= Darius Kaleb =

American actor

Darius Kaleb is an American actor and musician that achieved recognition through his role in the Netflix original Luke Cage, as well as playing parts in multiple shows on Broadway. Kaleb also featured in a Japanese live show tour as a fictional Michael Jackson.

He and his siblings formed the band, The Brothers Harris, with Kaleb himself acting as the drummer. They were all home-schooled.

== Acting career ==
=== Netflix Original - Luke Cage ===
Kaleb plays the character “Lonnie Wilson” in the Netflix original series Luke Cage. The character depicts the struggles of black youth in modern American society, and deals with social issues pertinent to that culture. His role as Lonnie Wilson addresses issues surrounding police brutality towards young African Americans.

Lonnie Wilson is a kid from Harlem, where the show is located. He meets Luke Cage, the main character, who looks out for him on the streets. Lonnie is taken into custody for questioning about Luke Cage, and is given a brutal beating by one of the police officers. This leads to a leak of the abusive treatment to the media by corrupt politicians—for their own benefit. In this role, he is a supporter of Luke's whom he knows is innocent of the crimes he has allegedly committed.

=== STEPS (Independent Film) ===
In this independent film written by Eddie B. Harris, Kaleb plays "Omar" the son of the main character "Brian". Kaleb's character in the film is a symbol of what his father had lost and what he was striving to regain by taking steps toward redemption.

=== ABC pilot - Delores & Jermaine ===
ABC Network has cast Darius Kaleb as "Jamaal", the younger brother, in Whoopi Goldberg and Jermaine Fowler's new pilot series Delores and Jermaine.

The new pilot is about Jermaine, a young millennial who after being kicked out of his house, moves in with his grandmother Delores, who after quitting her job as a DC cop never leaves her home anymore. The two of them end up needing each other more than they would have thought, as Jermaine is in need of parental guidance, while Delores needs a push to get her back into the world.

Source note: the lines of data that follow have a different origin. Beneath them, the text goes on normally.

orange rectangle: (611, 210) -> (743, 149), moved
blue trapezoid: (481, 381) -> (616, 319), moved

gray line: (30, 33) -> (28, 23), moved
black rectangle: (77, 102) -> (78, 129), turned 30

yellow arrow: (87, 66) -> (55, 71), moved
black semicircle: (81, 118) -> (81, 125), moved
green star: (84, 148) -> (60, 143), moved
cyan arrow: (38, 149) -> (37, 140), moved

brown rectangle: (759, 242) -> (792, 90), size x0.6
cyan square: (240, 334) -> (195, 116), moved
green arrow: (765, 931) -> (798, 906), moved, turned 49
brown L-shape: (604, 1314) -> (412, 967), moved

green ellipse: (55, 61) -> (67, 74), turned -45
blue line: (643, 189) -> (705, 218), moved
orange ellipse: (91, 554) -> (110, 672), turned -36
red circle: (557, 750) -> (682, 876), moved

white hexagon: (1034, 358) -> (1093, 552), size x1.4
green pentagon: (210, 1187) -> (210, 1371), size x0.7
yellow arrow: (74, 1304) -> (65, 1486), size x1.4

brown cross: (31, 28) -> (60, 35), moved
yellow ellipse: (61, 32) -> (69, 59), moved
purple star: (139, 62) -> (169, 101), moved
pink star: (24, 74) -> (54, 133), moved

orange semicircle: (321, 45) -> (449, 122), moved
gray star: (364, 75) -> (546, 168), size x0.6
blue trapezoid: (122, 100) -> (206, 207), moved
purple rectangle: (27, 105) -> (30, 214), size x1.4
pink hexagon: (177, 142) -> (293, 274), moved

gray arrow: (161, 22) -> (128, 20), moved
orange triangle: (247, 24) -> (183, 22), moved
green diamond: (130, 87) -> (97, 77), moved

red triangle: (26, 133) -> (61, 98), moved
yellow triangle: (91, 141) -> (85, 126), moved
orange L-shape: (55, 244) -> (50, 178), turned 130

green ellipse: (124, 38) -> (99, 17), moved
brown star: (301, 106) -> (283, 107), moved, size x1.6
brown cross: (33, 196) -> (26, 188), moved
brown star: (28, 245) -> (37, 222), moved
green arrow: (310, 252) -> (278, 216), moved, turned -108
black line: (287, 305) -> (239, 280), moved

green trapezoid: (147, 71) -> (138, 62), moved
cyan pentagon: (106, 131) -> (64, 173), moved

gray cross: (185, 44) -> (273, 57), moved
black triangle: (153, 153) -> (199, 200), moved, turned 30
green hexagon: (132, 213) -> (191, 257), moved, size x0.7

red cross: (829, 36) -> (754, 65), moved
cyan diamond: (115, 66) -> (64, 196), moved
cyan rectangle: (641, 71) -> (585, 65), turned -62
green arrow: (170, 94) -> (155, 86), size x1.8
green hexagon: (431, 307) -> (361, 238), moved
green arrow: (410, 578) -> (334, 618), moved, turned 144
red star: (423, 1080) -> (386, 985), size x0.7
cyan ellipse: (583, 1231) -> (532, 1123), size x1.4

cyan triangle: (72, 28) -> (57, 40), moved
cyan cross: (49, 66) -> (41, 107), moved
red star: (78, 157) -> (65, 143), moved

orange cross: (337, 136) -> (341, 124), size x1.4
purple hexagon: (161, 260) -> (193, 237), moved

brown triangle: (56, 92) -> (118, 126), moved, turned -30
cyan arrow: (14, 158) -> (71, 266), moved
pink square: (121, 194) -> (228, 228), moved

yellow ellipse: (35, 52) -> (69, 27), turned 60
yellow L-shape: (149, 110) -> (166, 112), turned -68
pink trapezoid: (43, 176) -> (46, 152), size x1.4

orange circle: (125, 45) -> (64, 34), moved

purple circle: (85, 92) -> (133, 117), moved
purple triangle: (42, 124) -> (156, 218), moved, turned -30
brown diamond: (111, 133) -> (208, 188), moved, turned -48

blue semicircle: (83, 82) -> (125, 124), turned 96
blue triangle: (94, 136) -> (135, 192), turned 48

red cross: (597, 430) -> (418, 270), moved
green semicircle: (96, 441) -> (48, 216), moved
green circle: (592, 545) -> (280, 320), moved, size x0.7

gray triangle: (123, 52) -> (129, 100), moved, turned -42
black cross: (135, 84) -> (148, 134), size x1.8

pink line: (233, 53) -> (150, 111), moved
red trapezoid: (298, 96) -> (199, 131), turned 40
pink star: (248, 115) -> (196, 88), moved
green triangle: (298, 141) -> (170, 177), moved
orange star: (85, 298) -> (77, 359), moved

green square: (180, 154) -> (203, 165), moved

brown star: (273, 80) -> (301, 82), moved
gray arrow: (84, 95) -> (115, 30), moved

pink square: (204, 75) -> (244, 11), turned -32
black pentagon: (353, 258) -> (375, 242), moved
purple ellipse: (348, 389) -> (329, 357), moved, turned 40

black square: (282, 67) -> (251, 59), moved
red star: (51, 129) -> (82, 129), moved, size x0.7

=== Broadway performances ===
Kaleb has had a career on Broadway. He played parts in multiple shows, alongside some big celebrities. When he was 11 years old, Kaleb starred in the play A Raisin in the Sun written by Lorraine Hansberry, which also starred LaTanya Richardson and Denzel Washington. He also starred in the hit Broadway musical, Motown the Musical written by Berry Gordy Jr. Kaleb was the youngest actor in the musical, and even played three roles; those of Michael Jackson, Stevie Wonder, and Berry Gordy Jr. himself. However, before performing on Broadway in NYC, Kaleb toured Japan, where he played the role of young Michael Jackson in Thriller Live.

== Music ==
Aside from plays, he also has his foot in the door in the music industry. He started a band, The Brothers Harris, along with his twin brothers who attend Berklee College of Music, with him being the drummer. He also has a love for singing and produces music as well.

== Personal life ==
Darius Kaleb and his family live in Charles County, Maryland. His older twin brothers are also involved in the performing arts—they are both musicians and the three brothers enjoy playing together.

Kaleb supports the Los Angeles Lakers and the Dallas Cowboys.

With all of the success that Kaleb has enjoyed, he received no formal training. His gift comes from being part of a musically and artistically talented family. He has also ventured into writing and is currently working on a short film called "The Audition".

== Awards ==
Kaleb was awarded the Black Essence Hall of Fame/Youth Division recognition.